El atletismo, las artes marciales y los deportes de combate acabaron por ser el pan de cada día de una banda que vivía por y para dar caza a los skinheads. Los miembros de los Black Dragons podían salir a la caza en el momento en el que se enfundaban su chaqueta de cuero, con la cresta de un dragón en un hombro y la bandera americana por encima de la de la URSS en el pecho.


Sentí como si hubiera entrado en batalla


En el momento en el que se creó la banda, el hip-hop hacía sus primeras apariciones en Francia, y caló en el ambiente de los Dragones. "A menudo pasábamos nuestras noches pidiendo al DJ que tocara nuestra música, sobre todo rap y música africana, especialmente congoleña", afirma Lanoh. "Nosotros teníamos estrictamente prohibido cualquier uso de drogas o alcohol".



Miss Dragons, el brazo femenino contra el patriarcado

Con el tiempo, las mujeres también formaron parte de aquella batalla para liberar París de la violencia de los cabezas rapadas. Y en su caso la motivación era doble: las normas patriarcales se sumaban a la xenofobia que reinaba en las calles para aquellas mujeres negras.

Los Black Dragons tuvieron su brazo femenino en grupos independientes que había pasado por bandas como las Amazons o las Snake-Girls. Al principio, las Miss Black Dragons solo ayudaban en temas logísticos, pero muy pronto empezaron a luchar a pie de calle junto a los hombres del grupo.

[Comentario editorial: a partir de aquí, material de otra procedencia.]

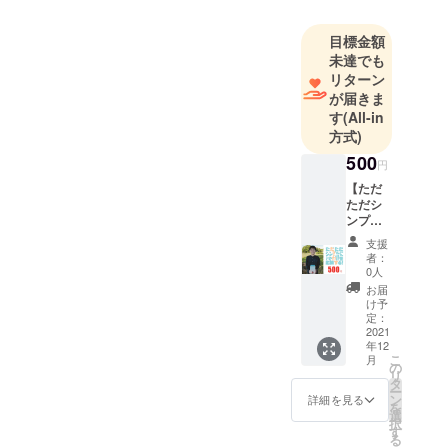
から、製造
側が本当に
目標金額
伝えたい化
未達でも
粧品を提案
リターン
していきま
が届きま
す。
す
(All-in
方式)
500
円
【ただ
ただシ
ンプル
にrefill
支援
project
者：
を応援
0人
す
お届
る！】
け予
refill
定：
project
2021
年12
は『詰
こ
月
め替え
の
リ
専用の
タ
ー
大容量
ン
詳細を見る
を
化粧
選
択
品』と
す
る
いうス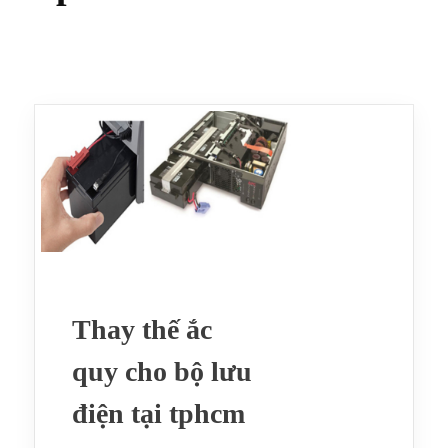
Thay thế ắc
quy cho bộ lưu
điện tại tphcm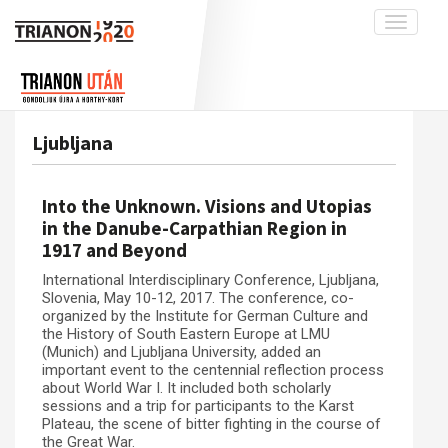
Toggle
navigati
Projekt
Rólunk
Előzmények
Hírek
A kutatócsoport működéséről
Nemzetközi kontextus: iratok és
Ljubljana
interpretációk
Blog
Munkatársaink
Az összeomlás és a magyar társadalom
Krónika
Into the Unknown. Visions and Utopias
A békerendszer megszilárdulása
Galéria
in the Danube-Carpathian Region in
1917 and Beyond
Utókor és emlékezet
Adatbázis
International Interdisciplinary Conference, Ljubljana,
Visszhang
Emlékművek (feltöltés alatt)
Slovenia, May 10-12, 2017. The conference, co-
Publikációk
organized by the Institute for German Culture and
Menekültek
the History of South Eastern Europe at LMU
Kapcsolat
(Munich) and Ljubljana University, added an
important event to the centennial reflection process
Trianon-kommentár
about World War I. It included both scholarly
sessions and a trip for participants to the Karst
Dokumentumok
Plateau, the scene of bitter fighting in the course of
the Great War.
A trianoni szerződés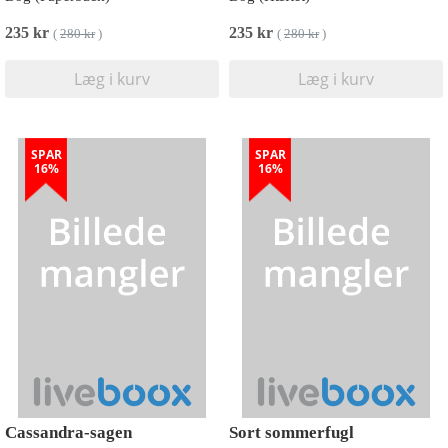
235 kr
235 kr
(
280 kr
)
(
280 kr
)
Læg i kurv
Læg i kurv
SPAR
SPAR
16%
16%
Cassandra-sagen
Sort sommerfugl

Así fue como el movimiento fue expandiéndose, haciéndose más fuerte, acogiendo a jóvenes negros africanos y caribeños desencantados con la situación sociopolítica del país. Recién estrenada la década de los 90, se contabilizaron hasta 900 dragones.

"Inevitablemente, crecieron las tensiones entre nosotros y otras bandas de París", dice Lanoh. "Atacaron nuestra sede central y así empezó, como los periódicos llaman, la primera guerra de bandas".

Para entonces, los medios de masas ya se oponían a una gang que había hecho desaparecer a dos tercios de los cabezas rapadas de París.



Hoy, Lanoh compara sus años en los Black Dragons con la actualidad. "Definitivamente creo que podemos ver las similitudes. La izquierda está en el poder de nuevo, por su parte las ideas extremas prevalecen. La violencia verbal hacia los extranjeros era rara en aquel entonces, cuando el discurso racista sólo se expresaba en privado o en pequeños grupos. Ahora, los partidos de extrema derecha ya no son demonizados y sus líderes son invitados a las emisiones de televisión. Sus ideologías racistas se han vuelto comunes", afirma.

De hecho, "los cabezas rapadas de hoy no luchan en las calles de París, han optado por una chaqueta y corbata para mezclarse mejor en la sociedad. En silencio, ejercen su influencia nociva".